07 SES 09 B, Language: Policies and Perceptions
As in many European countries, educational language policies in Flanders are characterized by a duality as to theory and practice. In policy discourse, home language is recognized as an element of identity building and cultural integrity, but policy measures demonstrate an underlying monolingual approach to language in education.
A deficiency paradigm of teaching and learning – based on monolingual ideologies – has been constructed, leading to policy measures principally focusing on learning and testing of the dominant standard language, in some cases even as a condition for participation in education. Pupils’ linguistic capital is not exploited as a didactical resource for learning. These monolingual ideologies not only impact teachers’ perceptions and beliefs, but also their inter-subjective relations, particularly teacher-pupil-relations (Woolard and Shieffelin, 2000; Pacini-Ketchabaw and Armstrong de Almeida, 2006; Wortham, 2008). This affects, in turn, pupils’ beliefs, their self esteem, classroom involvement and motivation for learning. Unwillingly, these mutually reinforcing mechanisms contribute to processes of social reproduction (Bourdieu, 1990; Bourdieu and Passeron, 1977; Ogbu, 1990, 1998; Lamont, 1992, 2005; Portes & Rumbaut, 2001 and Roosens, 1995, 1998).

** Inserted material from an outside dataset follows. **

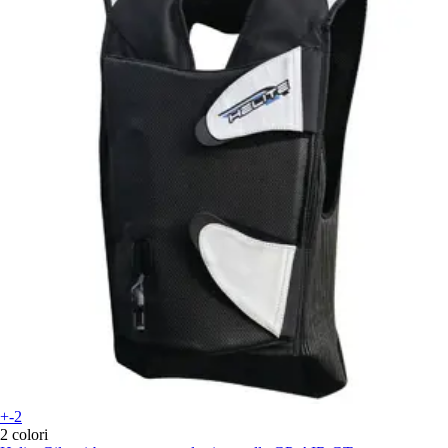
+-2
2 colori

Besides Bourdieu’s theory of social reproduction, the notion of social hypochondria (Schinkel, 2007, 2008) is used to explain the dynamics of monolingual ideologies, practices and beliefs both at teachers’ and pupils’ level.. Social hypochondria can be defined as social agents’ preoccupation with fears that a given social body has a serious disease or disorder, based on the social agents’ misinterpretation of the symptoms occurring in that social body (Agirdag, Van Avermaet & Van Houtte). Within an educational setting, the misinterpretation by policy makers, school staff and pupils (social agents) of educational failure (disease) as an almost exclusive result of insufficient language proficiency in the dominant language (symptom) can be seen as a demonstration of social hypochondria.
In this contribution, the findings of two longitudinal studies – both conducted in the city of Ghent (Flanders) will be compared. The first study was conducted in the second grade of three secondary schools. In this study, over a period of four years (2009-2012) teachers were interviewed regarding their perceptions and beliefs on the home language of pupils and their parents and the language use of pupils at school (in the classroom, during recreation or informal learning activities). This study was a qualitative study without intervention as to classroom interaction or teacher training. The second study was conducted over the same period (2009-2012) in four primary schools. In this study interviews with teachers were combined with coaching and training programs aimed at altering teachers’ monolingual perceptions and beliefs.
Using research data and findings of both studies, the following research questions will be answered: Do the national monolingual and mono-educational policies interact with teachers’ discourses and beliefs? Do the perceptions and beliefs teachers hold on language proficiency and home language interact with more general perceptions and beliefs they have regarding migrant pupils (e.g. parental involvement, academic and future expectations, motivation). Can perceptions and beliefs of teachers be altered by interventions directed at a more plurilingual approach of teacher-pupil-interaction?